◆ **WHAT IS BEING ASKED**: Restate each line below word for word, skipping every picture.

◆ **INFORMATION**:
BEGIN

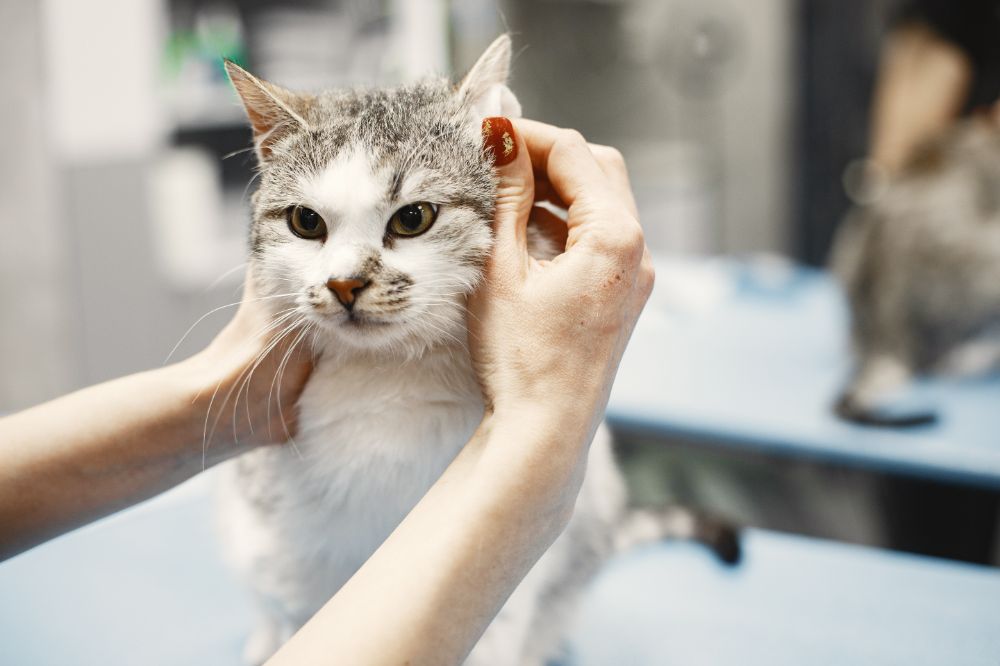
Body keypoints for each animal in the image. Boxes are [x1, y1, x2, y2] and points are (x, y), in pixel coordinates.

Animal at [217, 37, 736, 664]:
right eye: (305, 221)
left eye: (413, 218)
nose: (344, 284)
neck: (389, 379)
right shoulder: (287, 549)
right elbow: (295, 607)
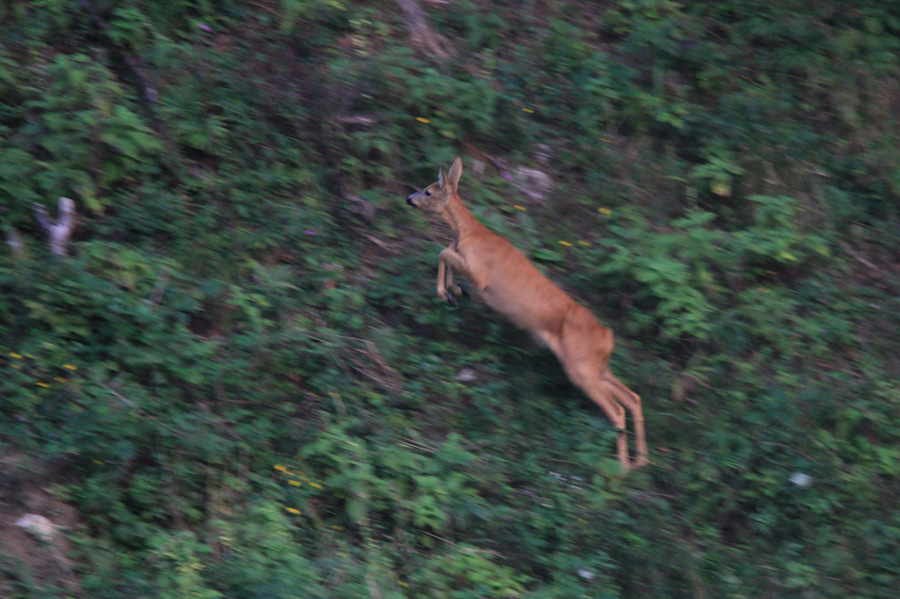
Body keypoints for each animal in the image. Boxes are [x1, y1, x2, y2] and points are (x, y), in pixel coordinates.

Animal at [408, 157, 648, 472]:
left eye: (428, 190)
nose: (408, 198)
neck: (471, 233)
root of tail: (607, 338)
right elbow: (448, 248)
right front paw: (455, 291)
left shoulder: (481, 274)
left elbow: (443, 250)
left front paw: (447, 291)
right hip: (598, 367)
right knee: (634, 398)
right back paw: (641, 460)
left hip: (581, 368)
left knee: (617, 408)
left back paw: (622, 468)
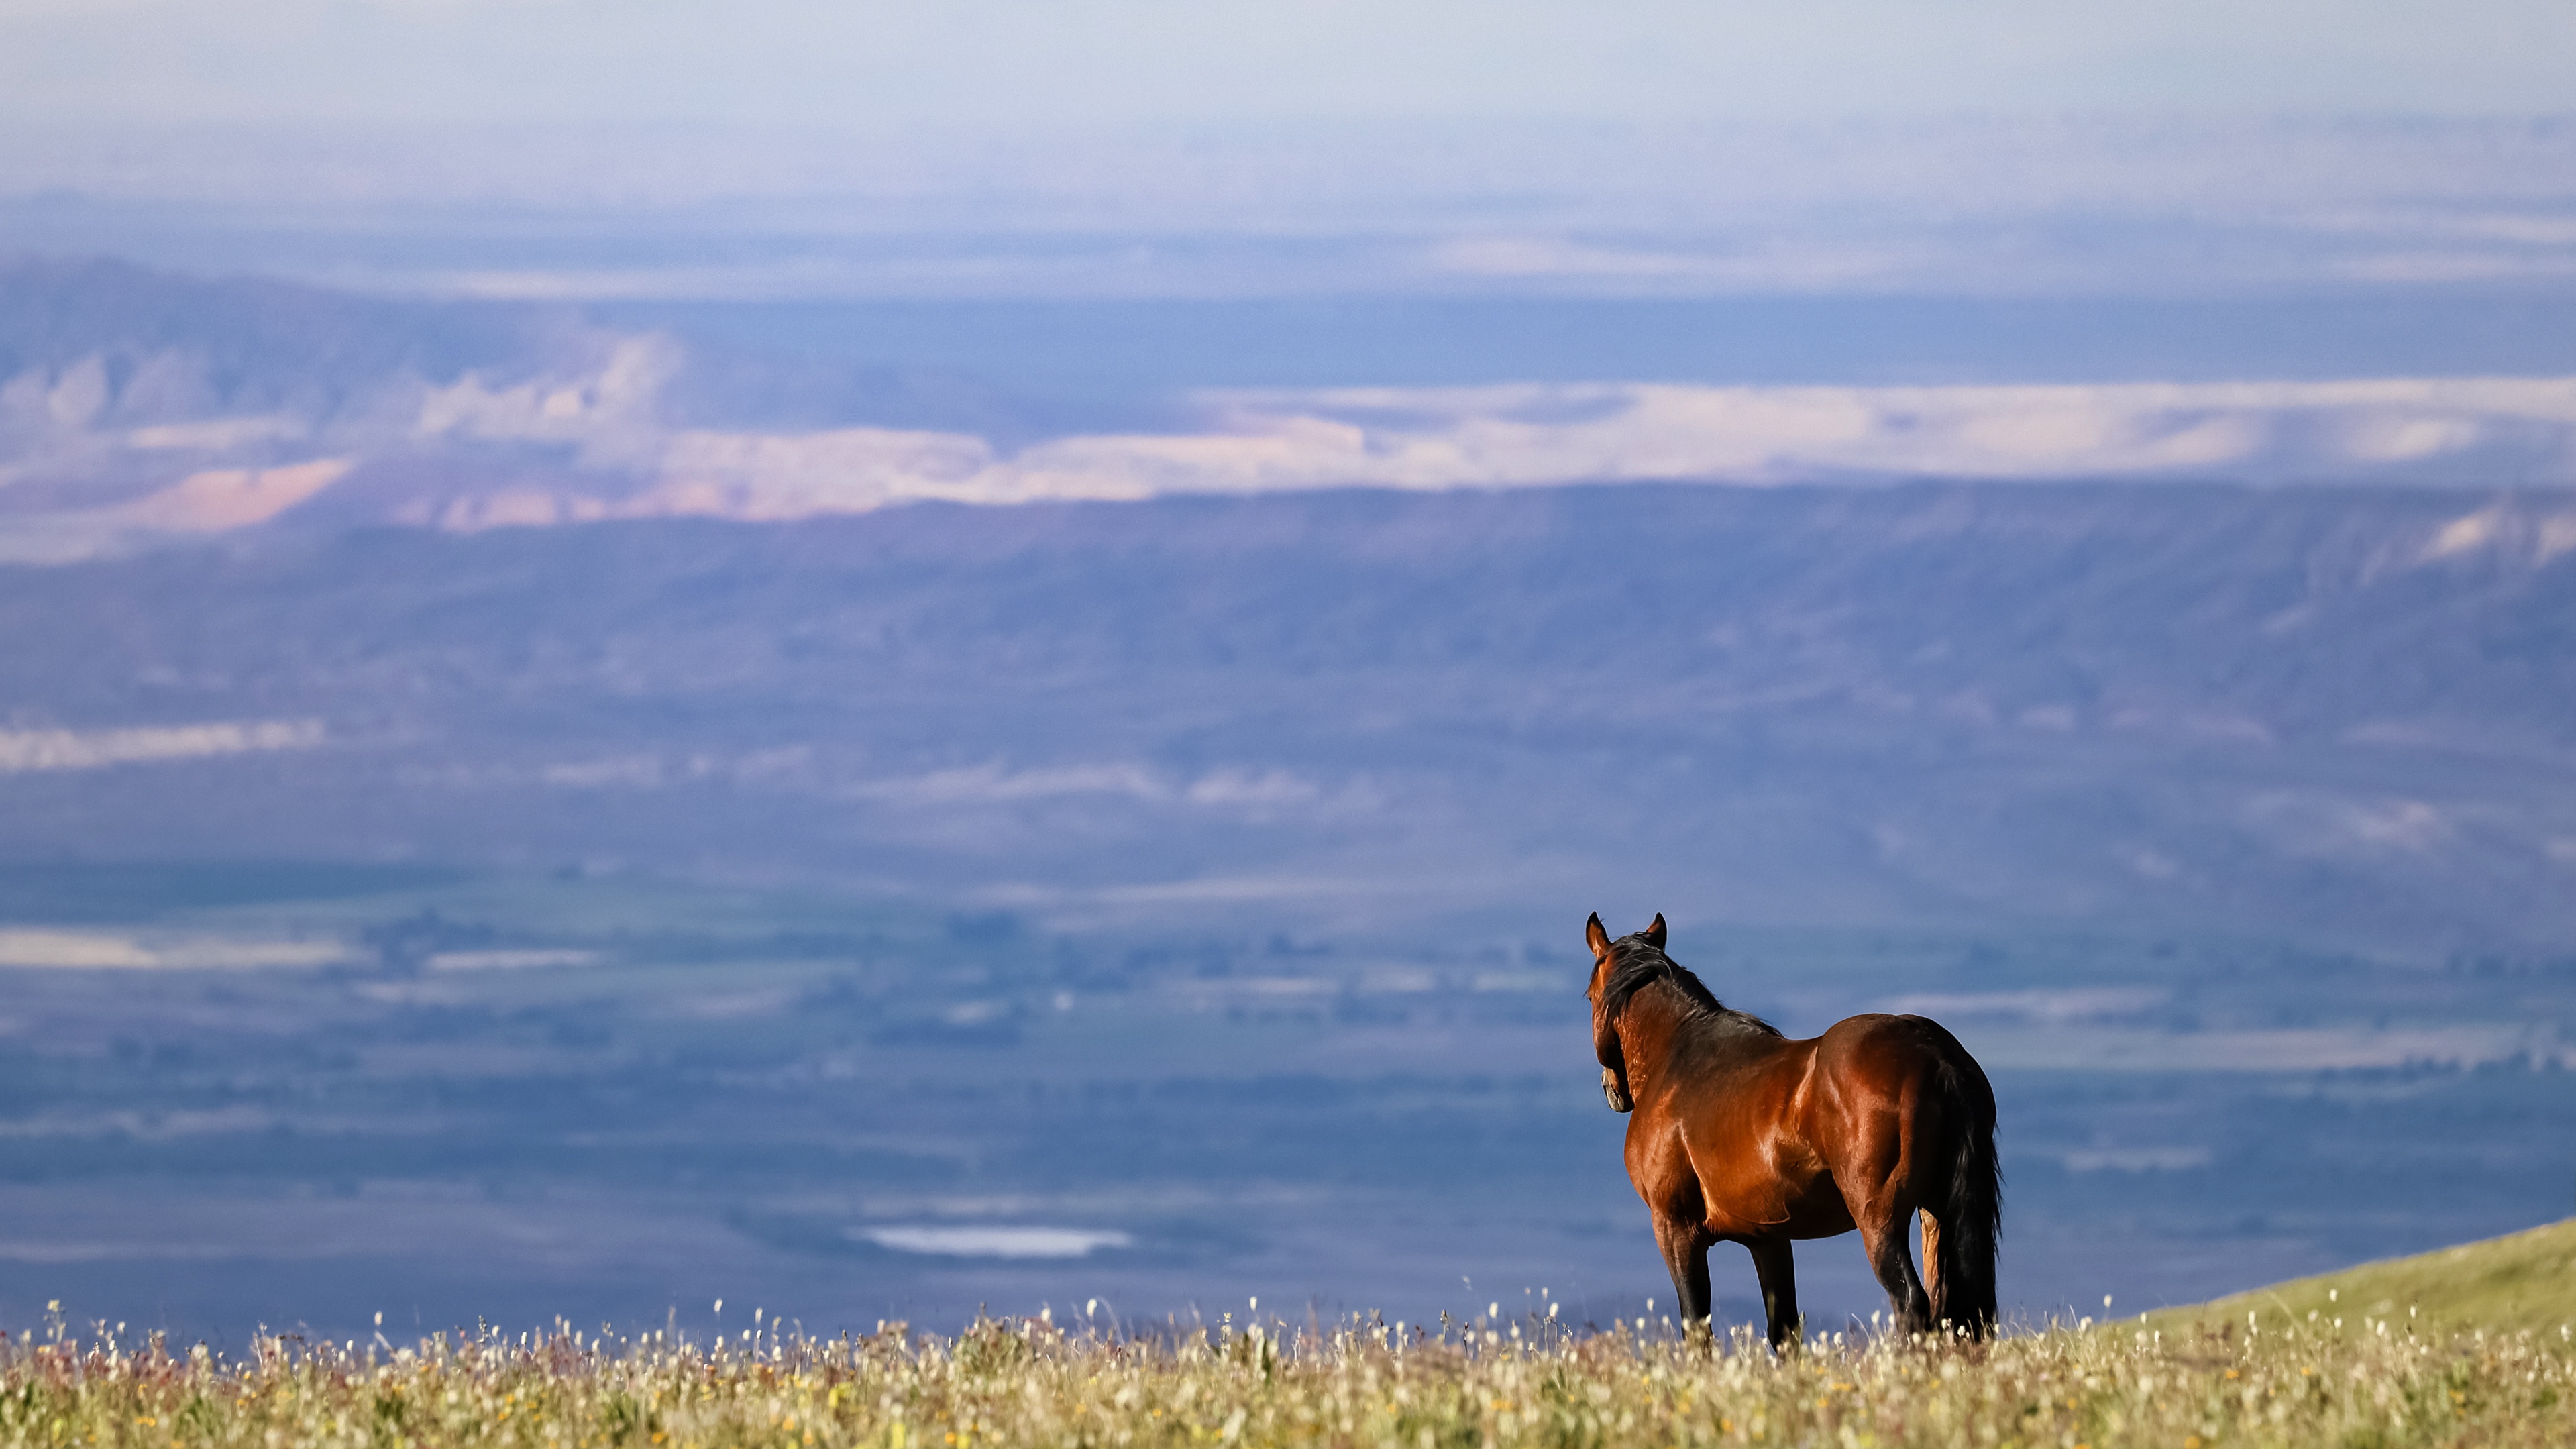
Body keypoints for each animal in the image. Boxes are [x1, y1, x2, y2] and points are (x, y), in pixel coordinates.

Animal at [1576, 912, 1998, 1340]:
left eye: (1590, 997)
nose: (1613, 1091)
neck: (1677, 1059)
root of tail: (1936, 1056)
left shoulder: (1675, 1229)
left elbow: (1697, 1325)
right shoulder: (1769, 1238)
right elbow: (1783, 1328)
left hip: (1880, 1219)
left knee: (1911, 1301)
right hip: (1936, 1215)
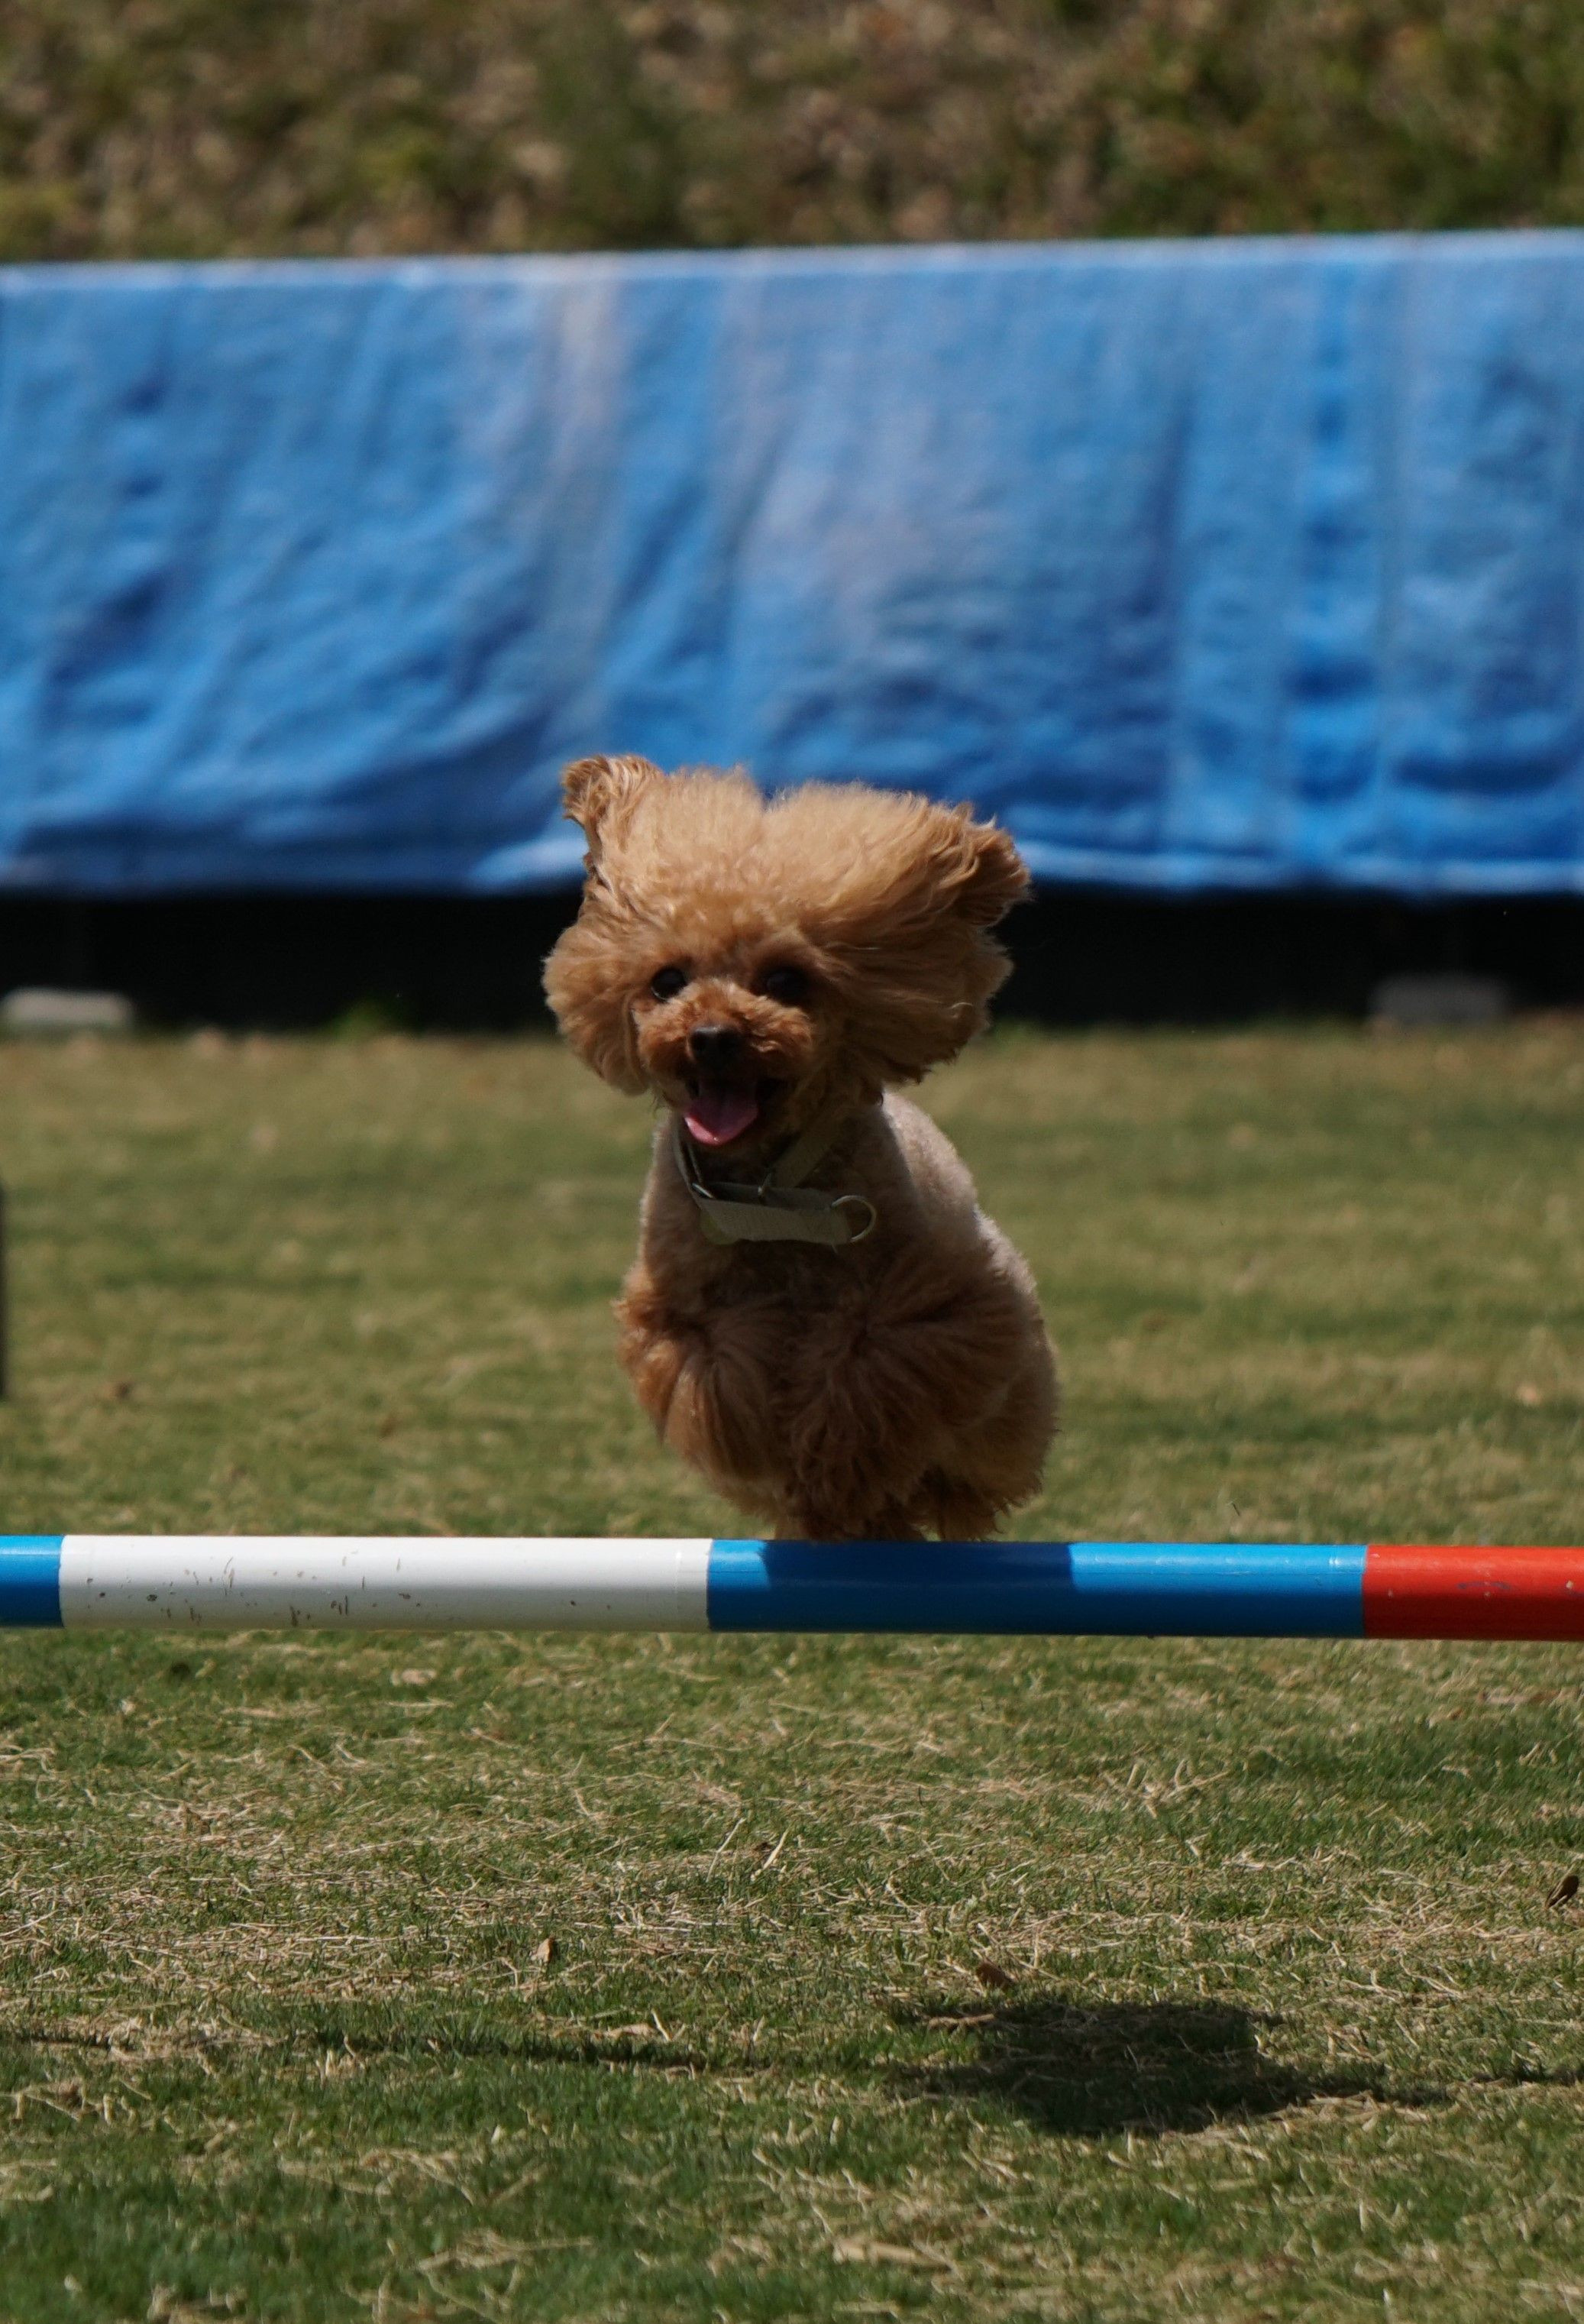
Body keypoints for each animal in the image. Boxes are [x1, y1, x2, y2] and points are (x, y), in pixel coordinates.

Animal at [544, 756, 1058, 1541]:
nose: (712, 1036)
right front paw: (792, 1455)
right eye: (667, 980)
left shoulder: (935, 1311)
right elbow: (730, 1378)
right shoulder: (681, 1320)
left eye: (785, 979)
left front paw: (838, 1468)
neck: (767, 1190)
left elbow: (862, 1378)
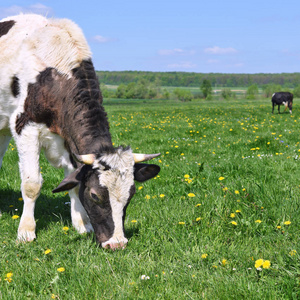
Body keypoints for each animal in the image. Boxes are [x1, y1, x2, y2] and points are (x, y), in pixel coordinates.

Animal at [0, 13, 162, 248]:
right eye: (95, 196)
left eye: (130, 195)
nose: (117, 243)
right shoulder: (25, 125)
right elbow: (32, 184)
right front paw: (26, 231)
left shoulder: (69, 141)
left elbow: (73, 181)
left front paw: (81, 224)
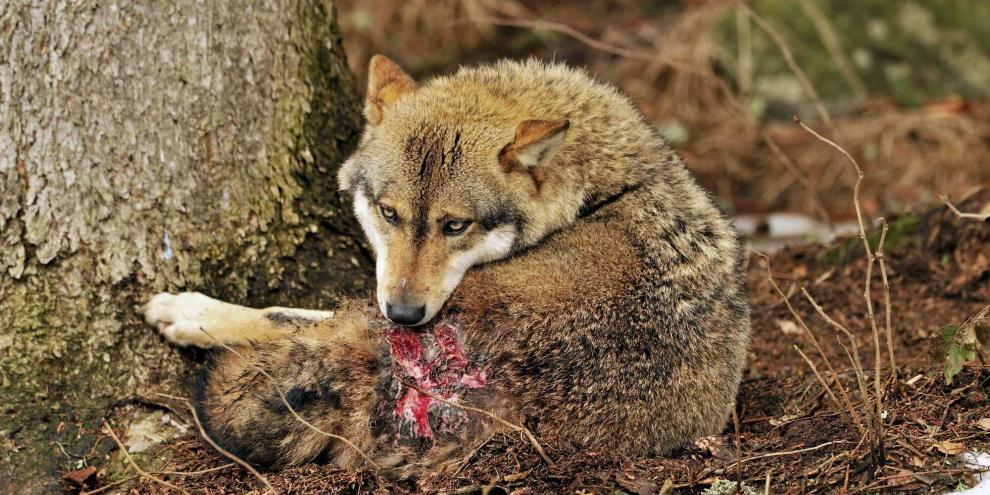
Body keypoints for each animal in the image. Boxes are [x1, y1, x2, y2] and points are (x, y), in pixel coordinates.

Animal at [142, 55, 750, 473]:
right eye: (389, 212)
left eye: (455, 226)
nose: (405, 315)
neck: (596, 189)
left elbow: (278, 312)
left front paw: (185, 311)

END

◆ **WORKED SOLUTION**:
Body keypoints for each animal in the image. Boxes are [x1, y1, x2, y2] and points are (x, y), in pixel coordinates.

Animal at [217, 37, 736, 664]:
right eye: (305, 221)
left eye: (413, 218)
nose: (344, 284)
neck: (389, 379)
right shoulder: (287, 549)
right elbow: (295, 607)
Body keypoints for each animal in the image. Boxes are [x1, y1, x2, y2] and points are (x, y), in pixel coordinates.

Animal at [408, 157, 648, 472]:
left eye: (428, 190)
nose: (408, 198)
neck: (471, 233)
root of tail: (607, 338)
right elbow: (448, 248)
right front paw: (455, 291)
left shoulder: (481, 274)
left elbow: (443, 250)
left front paw: (447, 291)
right hip: (598, 367)
right knee: (634, 398)
right back paw: (641, 460)
left hip: (581, 368)
left knee: (617, 408)
left back paw: (622, 468)
Body keypoints for each animal in the image. Boxes are [x1, y1, x2, y2] and points are (x, y), in pixel coordinates.

Animal at [1576, 912, 1998, 1340]:
left eye: (1590, 997)
nose: (1613, 1091)
neck: (1677, 1059)
root of tail: (1936, 1056)
left shoulder: (1675, 1229)
left elbow: (1697, 1325)
right shoulder: (1769, 1238)
right elbow: (1783, 1328)
left hip: (1880, 1219)
left knee: (1911, 1301)
right hip: (1936, 1215)
Body keypoints for each animal in the image. Boxes are [x1, y1, x2, y2] and points are (x, y), in pixel coordinates.

Animal at [544, 756, 1058, 1541]:
nose: (712, 1036)
right front paw: (792, 1455)
right eye: (667, 980)
left shoulder: (935, 1311)
right elbow: (730, 1378)
right shoulder: (681, 1320)
left eye: (785, 979)
left front paw: (838, 1468)
neck: (767, 1190)
left elbow: (862, 1378)
Body keypoints for each animal in the image. Boxes are [x1, y1, x2, y2] and points are (x, y), in pixel coordinates.

Animal at [0, 13, 162, 248]:
right eye: (95, 196)
left eye: (130, 195)
nose: (117, 243)
right shoulder: (25, 125)
right elbow: (32, 184)
right front paw: (26, 231)
left shoulder: (69, 141)
left elbow: (73, 181)
left front paw: (81, 224)
Body keypoints for each animal in the image. Boxes are [x1, y1, x2, y2] and points are (x, y), in pixel coordinates.

Animal at [142, 55, 750, 473]:
right eye: (389, 212)
left eye: (455, 226)
nose: (405, 315)
neck: (596, 189)
left elbow: (278, 312)
left front paw: (185, 311)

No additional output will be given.